Opinión | Dramatis Personae
Uniformes

Desfile militar en Pyonyang. / Ng Huan Guan
No se necesita una parada militar para comprender el influjo del uniforme. Yo mismo, que jamás he vestido otro, lo he sentido enfundado en mi camiseta del Celta. Me he diluido en las masas que festejaban. Me ha arrebatado esa estética de cielo reflejado en la tierra. He cantado y bailado al unísono, sintiéndome parte de algo que me trascendía. Cualquier desconocido en celeste me ha resultado íntimo. Cualquiera de civil, ajeno. El uniforme me simplificaba y me resumía. Me proporcionaba una historia comprensible, una familia cálida y un código de conducta. Me despojaba de mí, del dolor y la incertidumbre, a la vez que me ofrecía un refugio. Si Claudio Giráldez hubiera proclamado como Brian: «Cada uno es un individuo. Todos somos diferentes», le hubiera replicado: «Yo, no».
El uniforme nos libera igual que nos atrapa. Nos orienta en la medida que nos limita. Nos equipara y nos distingue. Muchos colegios privados lo justifican porque homogeiniza a sus alumnos, mitiga la vanidad y oculta desigualdades. También, en realidad, porque exhibe su privilegio a los extraños. El uniforme puede ser tan nivelador como clasista. Nada más poliforme.
Hay uniformes, en fin, que anticipan el alivio, como el de las enfermeras, y uniformes que anuncian el luto, como el de los curas. Uniformes que protegen, como los ignífugos de los bomberos, y uniformes que exponen al insulto, como el de los árbitros. Uniformes que salvan y uniformes que condenan, incluso siendo el mismo. En las Ardenas se fusilaba a los comandos alemanes disfrazados de aliados. En las guerras de religión entre católicos y luteranos, los chaqueteros se cosían el color enemigo en el forro de sus casacas por si acaso. Ninguna traición peor que el uniforme contrario. Ningún camuflaje mejor.

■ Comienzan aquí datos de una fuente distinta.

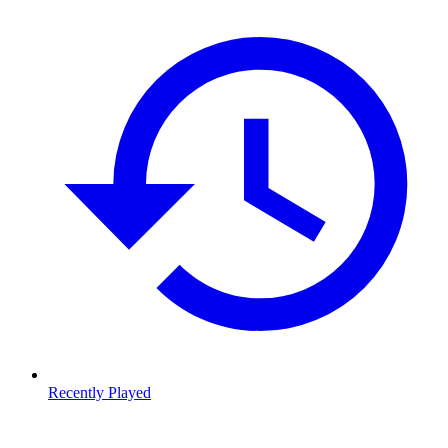
Recently Played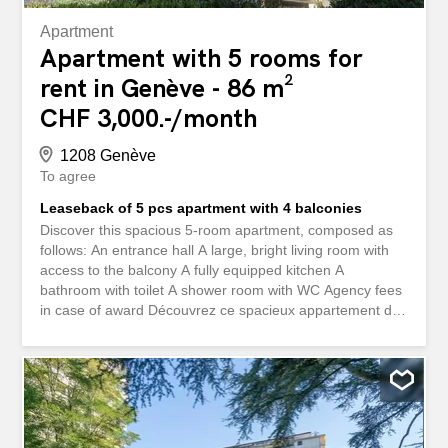
Apartment
Apartment with 5 rooms for
rent in Genève - 86 m²
CHF 3,000.-/month
1208 Genève
To agree
Leaseback of 5 pcs apartment with 4 balconies
Discover this spacious 5-room apartment, composed as
follows: An entrance hall A large, bright living room with
access to the balcony A fully equipped kitchen A
bathroom with toilet A shower room with WC Agency fees
in case of award Découvrez ce spacieux appartement de
5 pièces, composé comme suit : Un hall d'entrée Un
grand séjour lumineux avec accès au balcon Une cuisine
entièrement agencée Une salle de bains avec WC Une
salle de douche avec WC Frais d'agence en cas
d'attribution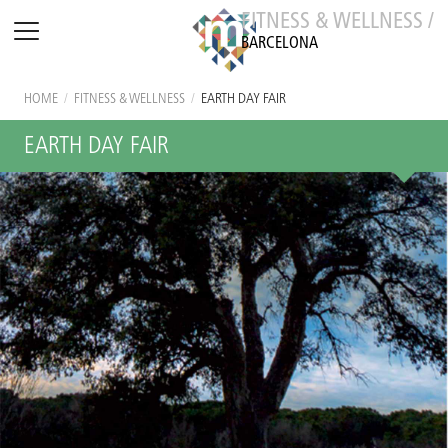
FITNESS & WELLNESS /
BARCELONA
HOME
/
FITNESS & WELLNESS
/
EARTH DAY FAIR
EARTH DAY FAIR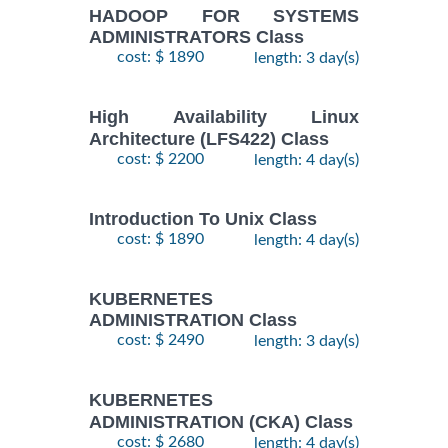
HADOOP FOR SYSTEMS
ADMINISTRATORS Class
cost: $ 1890
length: 3 day(s)
High Availability Linux
Architecture (LFS422) Class
cost: $ 2200
length: 4 day(s)
Introduction To Unix Class
cost: $ 1890
length: 4 day(s)
KUBERNETES
ADMINISTRATION Class
cost: $ 2490
length: 3 day(s)
KUBERNETES
ADMINISTRATION (CKA) Class
cost: $ 2680
length: 4 day(s)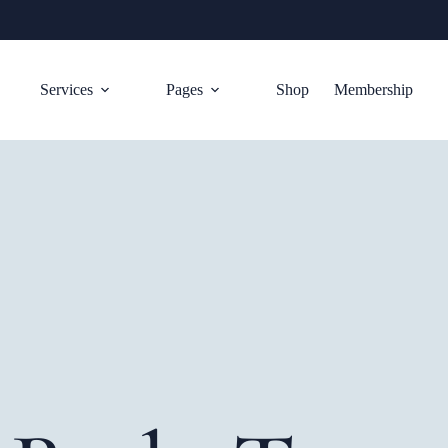
Services
Pages
Shop
Membership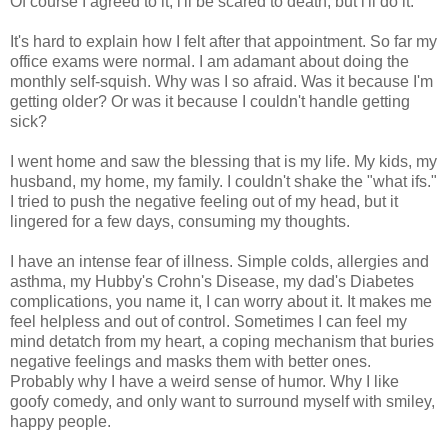
Of course I agreed to it, i'll be scared to death, but i'll do it.
It's hard to explain how I felt after that appointment. So far my
office exams were normal. I am adamant about doing the
monthly self-squish. Why was I so afraid. Was it because I'm
getting older? Or was it because I couldn't handle getting
sick?
I went home and saw the blessing that is my life. My kids, my
husband, my home, my family. I couldn't shake the "what ifs."
I tried to push the negative feeling out of my head, but it
lingered for a few days, consuming my thoughts.
I have an intense fear of illness. Simple colds, allergies and
asthma, my Hubby's Crohn's Disease, my dad's Diabetes
complications, you name it, I can worry about it. It makes me
feel helpless and out of control. Sometimes I can feel my
mind detatch from my heart, a coping mechanism that buries
negative feelings and masks them with better ones.
Probably why I have a weird sense of humor. Why I like
goofy comedy, and only want to surround myself with smiley,
happy people.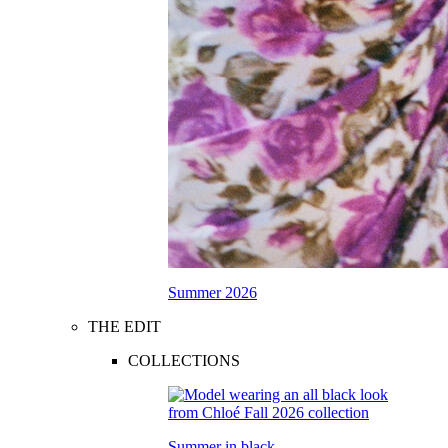
Summer 2026
THE EDIT
COLLECTIONS
Summer in black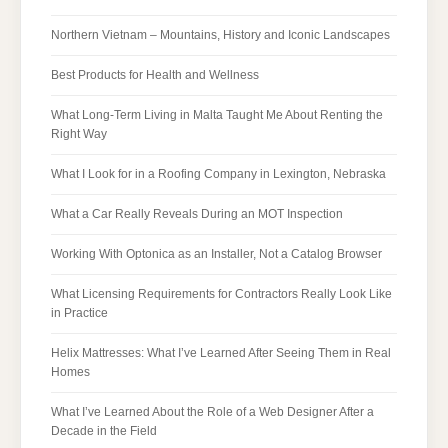
Northern Vietnam – Mountains, History and Iconic Landscapes
Best Products for Health and Wellness
What Long-Term Living in Malta Taught Me About Renting the
Right Way
What I Look for in a Roofing Company in Lexington, Nebraska
What a Car Really Reveals During an MOT Inspection
Working With Optonica as an Installer, Not a Catalog Browser
What Licensing Requirements for Contractors Really Look Like
in Practice
Helix Mattresses: What I’ve Learned After Seeing Them in Real
Homes
What I’ve Learned About the Role of a Web Designer After a
Decade in the Field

El uniforme provoca efectos a los que es difícil sustraerse en esa dialéctica entre poder, aunque sea mínimo, y responsabilidad, aunque sea máxima. La librea transforma a algunos ujieres en policías; la placa, a algunos policías en jueces; la toga, a algunos jueces en dioses. Por supuesto que el hábito hace al monje e incluso lo legitima en la penumbra moral. En Gaza sólo el uniforme apropiado distingue a los soldados de los terroristas. La sangre derramada es la misma. «Un asesinato te convierte en un villano, millones en un héroe. Los números santifican», lamentaba el Monsieur Verdoux de Chaplin camino de la guillotina. También el uniforme, que exonera del crimen por la obediencia debida.

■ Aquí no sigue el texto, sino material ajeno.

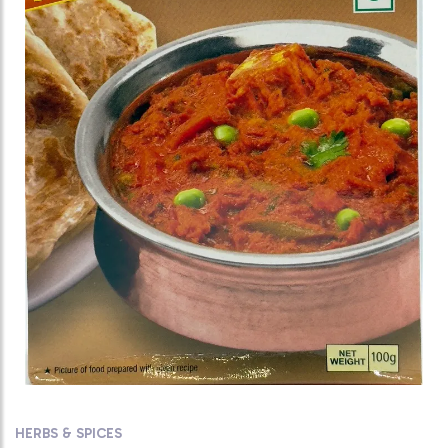
HERBS & SPICES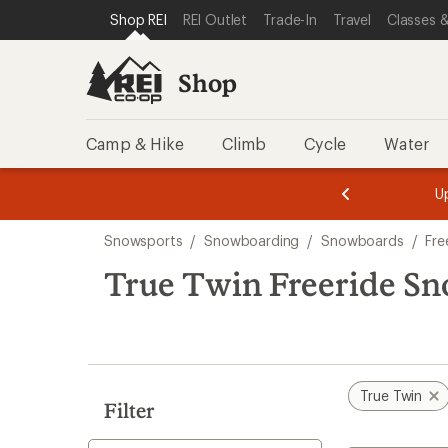
compared
loaded
SKIP TO SHOP REI CATEGORIES
SKIP TO MAIN CONTENT
REI ACCESSIBILITY STATEMENT
Shop REI
REI Outlet
Trade-In
Travel
Classes &
to
1
results
Shop
Camp & Hike
Climb
Cycle
Water
message
message
Members,
Become a
m
U
3
2
1
of
of
Skip
o
3.
3.
Snowsports
/
Snowboarding
/
Snowboards
/
Fre
3.
to
search
True Twin Freeride S
results
True Twin
Filter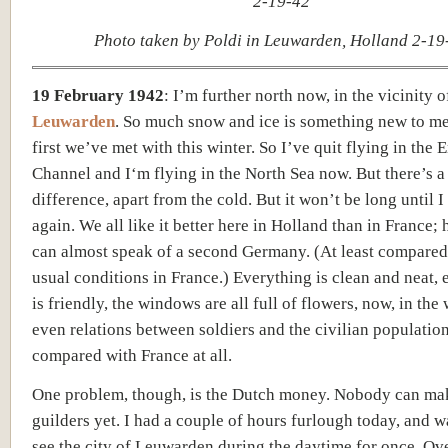
Photo taken by Poldi in Leuwarden, Holland 2-19
19 February 1942
:
I’m further north now, in the vicinity o
Leuwarden
. So much snow and ice is something new to me,
first we’ve met with this winter. So I’ve quit flying in the 
Channel and I‘m flying in the North Sea now. But there’s a
difference, apart from the cold. But it won’t be long until I
again. We all like it better here in Holland than in France; 
can almost speak of a second Germany. (At least compared
usual conditions in France.) Everything is clean and neat,
is friendly,
the windows are all full
of flowers, now, in the 
e
ven relations between soldiers and the civilian populatio
compared
with France at all.
One problem, though, is the Dutch money. Nobody can mak
guilders yet. I had a couple of hours furlough today, and w
see the city of Leuwarden during the daytime for once. Ov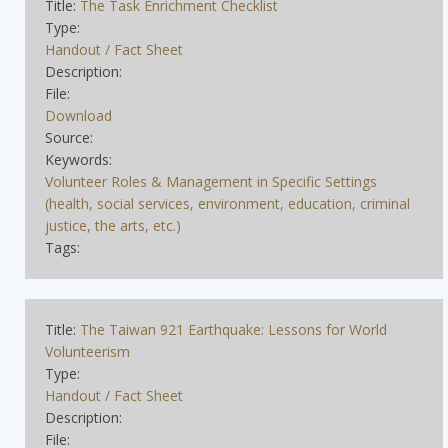
Title:
The Task Enrichment Checklist
Type:
Handout / Fact Sheet
Description:
File:
Download
Source:
Keywords:
Volunteer Roles & Management in Specific Settings
(health, social services, environment, education, criminal
justice, the arts, etc.)
Tags:
Title:
The Taiwan 921 Earthquake: Lessons for World
Volunteerism
Type:
Handout / Fact Sheet
Description:
File: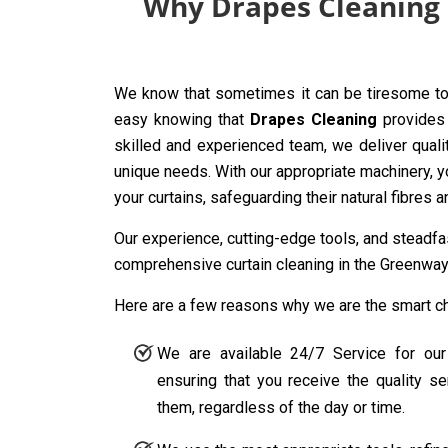
Why Drapes Cleaning i
We know that sometimes it can be tiresome to 
easy knowing that
Drapes Cleaning
provides 
skilled and experienced team, we deliver quali
unique needs. With our appropriate machinery, y
your curtains, safeguarding their natural fibres 
Our experience, cutting-edge tools, and steadf
comprehensive curtain cleaning in the Greenway 
Here are a few reasons why we are the smart cho
We are available 24/7 Service for our
ensuring that you receive the quality 
them, regardless of the day or time.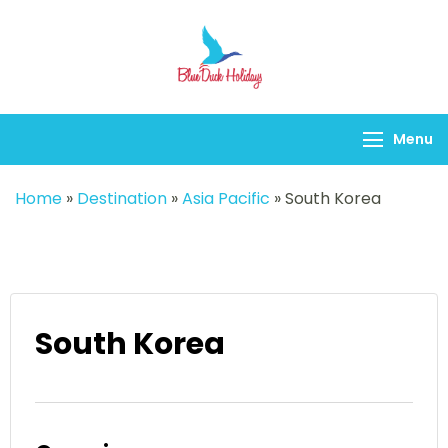
Blueduck holidays
Menu
Home
»
Destination
»
Asia Pacific
»
South Korea
South Korea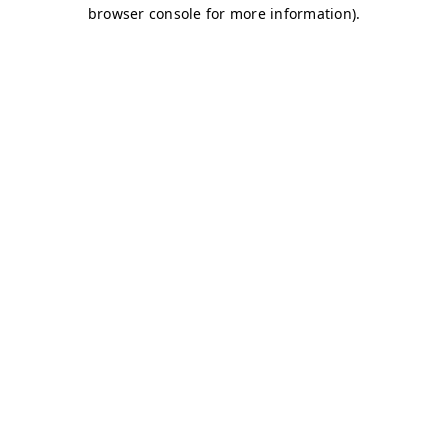
browser console for more information)
.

Supongo que en esencia todos llevamos uno y pareciera que cada vez más ceñido, aunque posiblemente como en cualquier otro tiempo. Siempre ha habido rojos y azules, blancos y rojos, azules y grises... El uniforme puede ser un chaleco acolchado o una pañoleta que describan lo que somos y pretendemos ser. Puede ser una etiqueta ideológica que nos defina y nos encorsete. En las tribunas y en los platós todos obedecen al uniforme crudo bajo sus tergales y sedas. En las redes sociales ningún anonimato oculta el uniforme que se profesa. La militancia precede al pensamiento. El uniforme, a la comprensión.
Del uniforme no debiera importar tanto el tejido que muestra como la carne que tapa. He leído que el traje de conejita de Play Boy fue el primero que se inscribió en la Oficina de Patentes y Marcas de Estados Unidos. El único uniforme que nos atañe a todos es el de la piel desnuda y lo que implica; que en verdad todos somos iguales ante la vida y la muerte, el pelele y el sudario, esos otros uniformes, en el viaje de esta diminuta roca por el espacio infinito.